I’m afraid to say that as things stand these job losses are only the beginning of what we seem set to face over the next few years. From the start of the lockdown I’ve warned that Crawley was likely to be one of the hardest hit communities in the country and analysis by Centre for Cities and Hatch Regeneris confirmed this weeks before BA made their announcement.
While Virgin are set to cut 3,000 jobs, the data indicates that 53,000 jobs–57% of the town’s employment, is at risk. Many of these jobs are of course attached to the airport and its supply chain, but almost no sector of employment will be entirely untouched.
Gatwick Airport is the largest source of employment between London and the coast, the amount of money it brings into the local area is vast and it circulates through all local businesses, not least through the pay packets of its workforce. Reductions in aviation means less money circulating through the local economy and that will affect everyone.
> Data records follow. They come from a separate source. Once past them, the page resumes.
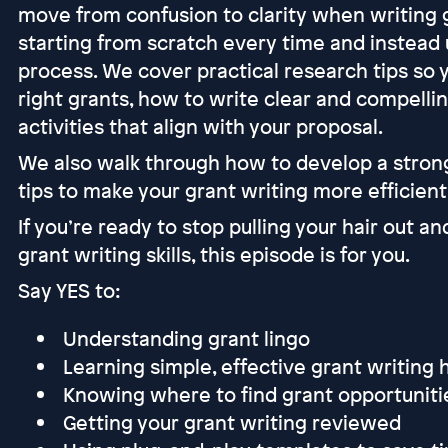
move from confusion to clarity when writing g
starting from scratch every time and instead 
process. We cover practical research tips so 
right grants, how to write clear and compelli
activities that align with your proposal.
We also walk through how to develop a strong
tips to make your grant writing more efficient
If you’re ready to stop pulling your hair out an
grant writing skills, this episode is for you.
Say YES to:
Understanding grant lingo
Learning simple, effective grant writing
Knowing where to find grant opportunit
Getting your grant writing reviewed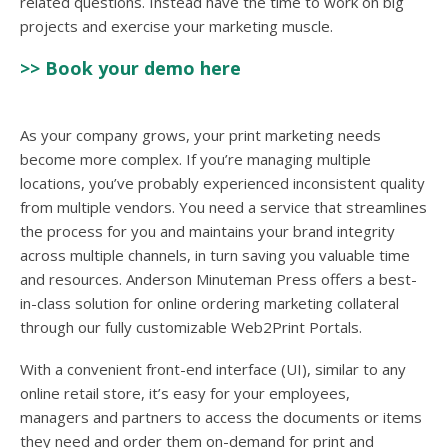
related questions. Instead have the time to work on big
projects and exercise your marketing muscle.
>> Book your demo here
As your company grows, your print marketing needs
become more complex. If you’re managing multiple
locations, you’ve probably experienced inconsistent quality
from multiple vendors. You need a service that streamlines
the process for you and maintains your brand integrity
across multiple channels, in turn saving you valuable time
and resources. Anderson Minuteman Press offers a best-
in-class solution for online ordering marketing collateral
through our fully customizable Web2Print Portals.
With a convenient front-end interface (UI), similar to any
online retail store, it’s easy for your employees,
managers and partners to access the documents or items
they need and order them on-demand for print and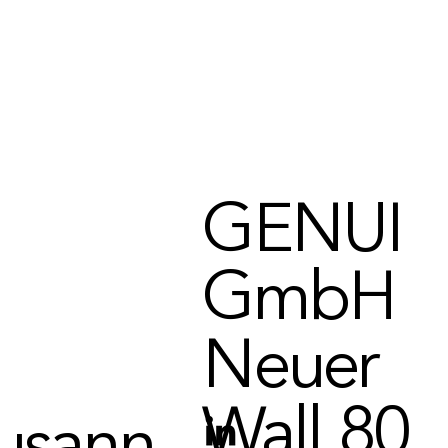
t to us
GENUI
ly here
GmbH
Neuer
Wall 80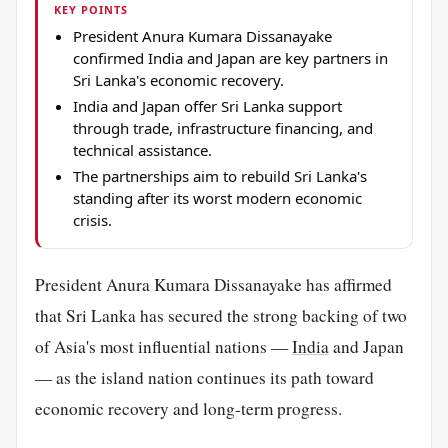
KEY POINTS
President Anura Kumara Dissanayake
confirmed India and Japan are key partners in
Sri Lanka's economic recovery.
India and Japan offer Sri Lanka support
through trade, infrastructure financing, and
technical assistance.
The partnerships aim to rebuild Sri Lanka's
standing after its worst modern economic
crisis.
President Anura Kumara Dissanayake has affirmed
that Sri Lanka has secured the strong backing of two
of Asia's most influential nations —
India
and Japan
— as the island nation continues its path toward
economic recovery and long-term progress.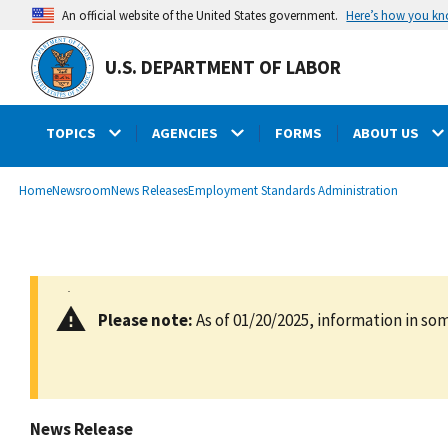
main
Here’s how you k
An official website of the United States government.
content
U.S. DEPARTMENT OF LABOR
TOPICS
AGENCIES
FORMS
ABOUT US
submenu
Breadcrumb
Home
Newsroom
News Releases
Employment Standards Administration
Please note:
As of 01/20/2025, information in som
News Release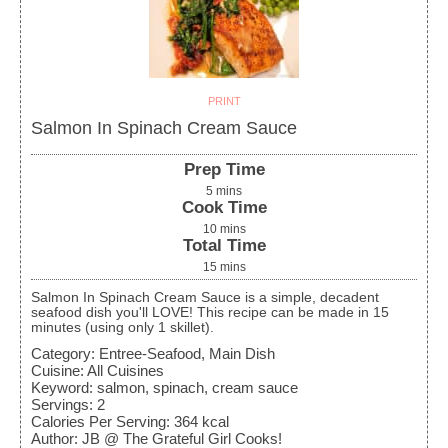
PRINT
Salmon In Spinach Cream Sauce
Prep Time
5
mins
Cook Time
10
mins
Total Time
15
mins
Salmon In Spinach Cream Sauce is a simple, decadent
seafood dish you'll LOVE! This recipe can be made in 15
minutes (using only 1 skillet).
Category:
Entree-Seafood, Main Dish
Cuisine:
All Cuisines
Keyword:
salmon, spinach, cream sauce
Servings
:
2
Calories Per Serving
:
364
kcal
Author
:
JB @ The Grateful Girl Cooks!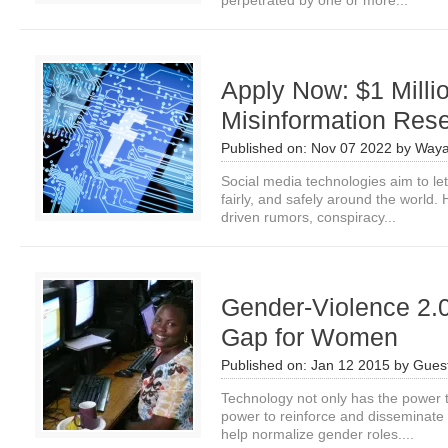
perpetrated by one or more...
Apply Now: $1 Milli
Misinformation Res
Published on:
Nov 07 2022
by
Waya
Social media technologies aim to le
fairly, and safely around the world. H
driven rumors, conspiracy...
Gender-Violence 2.0
Gap for Women
Published on:
Jan 12 2015
by
Guest
Technology not only has the power t
power to reinforce and disseminate 
help normalize gender roles....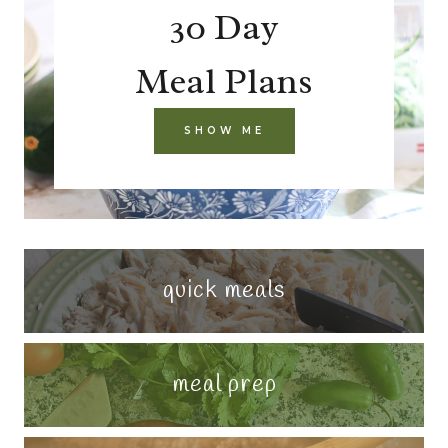
30 Day
Meal Plans
SHOW ME
quick meals
meal prep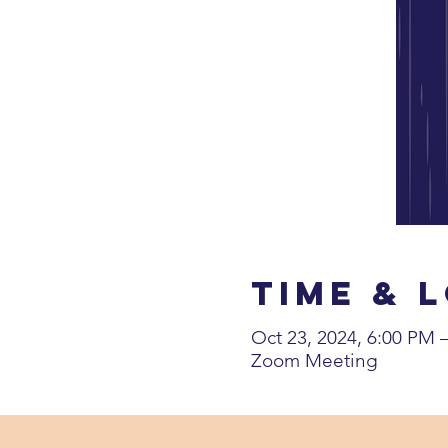
Time & 
Oct 23, 2024, 6:00 PM
Zoom Meeting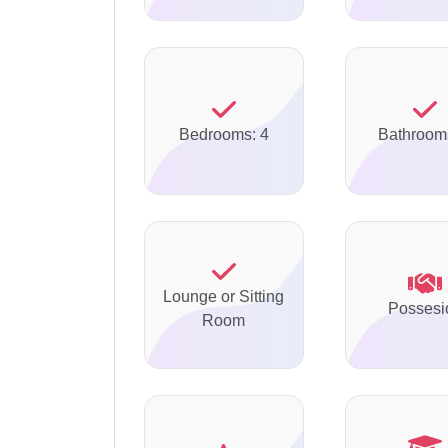
Bedrooms: 4
Bathroom
Lounge or Sitting
Possesi
Room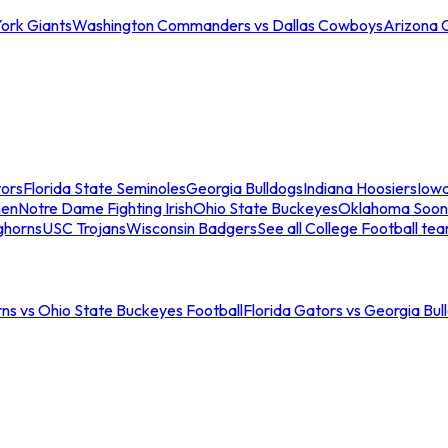
ork Giants
Washington Commanders vs Dallas Cowboys
Arizona 
tors
Florida State Seminoles
Georgia Bulldogs
Indiana Hoosiers
Iow
men
Notre Dame Fighting Irish
Ohio State Buckeyes
Oklahoma Soon
ghorns
USC Trojans
Wisconsin Badgers
See all College Football te
ns vs Ohio State Buckeyes Football
Florida Gators vs Georgia Bul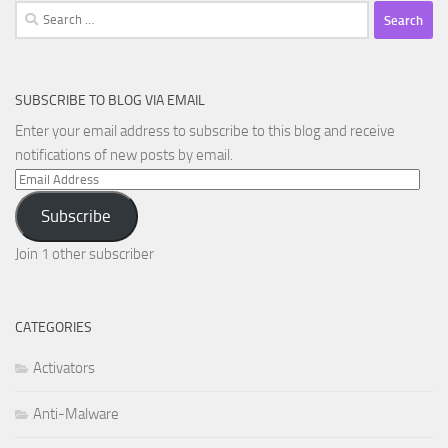
Search
for:
SUBSCRIBE TO BLOG VIA EMAIL
Enter your email address to subscribe to this blog and receive
notifications of new posts by email.
Email
Address
Subscribe
Join 1 other subscriber
CATEGORIES
Activators
Anti-Malware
I don’t believe it’s possible to overstate how serious this is, but the more daunting things seem the more important it is that we fight for our community. Before BA’s announcement I co-wrote a letter with our local MP setting out the problem facing the town and the types of Government support which would help to avert an economic crisis in Crawley, recent news only confirms how vital it is that they act.
While the current crisis cannot be weathered without Government intervention, that is no excuse for those on the ground to sit idle, which is why Crawley Borough Council are bringing together local businesses and other public bodies to identify actions we can take individually and collectively to deliver economic recovery for Crawley. Times are tough, but if we stick together we will make it through.